Records excerpted from a collection
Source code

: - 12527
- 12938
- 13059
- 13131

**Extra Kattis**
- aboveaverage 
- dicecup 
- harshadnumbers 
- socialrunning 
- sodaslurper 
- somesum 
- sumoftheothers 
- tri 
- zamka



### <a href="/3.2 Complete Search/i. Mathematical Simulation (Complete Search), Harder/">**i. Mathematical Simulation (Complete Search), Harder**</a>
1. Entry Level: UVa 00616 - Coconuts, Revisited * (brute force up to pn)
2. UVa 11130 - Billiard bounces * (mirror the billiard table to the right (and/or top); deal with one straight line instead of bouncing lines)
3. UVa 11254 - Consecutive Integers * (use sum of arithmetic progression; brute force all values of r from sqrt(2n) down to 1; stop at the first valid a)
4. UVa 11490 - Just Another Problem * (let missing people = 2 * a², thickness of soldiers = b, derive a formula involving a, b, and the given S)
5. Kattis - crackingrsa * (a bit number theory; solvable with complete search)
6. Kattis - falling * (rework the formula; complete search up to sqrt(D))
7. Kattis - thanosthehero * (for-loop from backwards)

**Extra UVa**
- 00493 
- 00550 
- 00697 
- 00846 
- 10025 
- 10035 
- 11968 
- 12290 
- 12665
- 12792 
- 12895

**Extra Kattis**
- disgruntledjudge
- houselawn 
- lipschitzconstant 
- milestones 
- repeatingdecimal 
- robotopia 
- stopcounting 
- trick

Your instructions » Filter the records for lines holding the string "force". Copy each one.

Answer box »
1. Entry Level: UVa 00616 - Coconuts, Revisited * (brute force up to pn)
3. UVa 11254 - Consecutive Integers * (use sum of arithmetic progression; brute force all values of r from sqrt(2n) down to 1; stop at the first valid a)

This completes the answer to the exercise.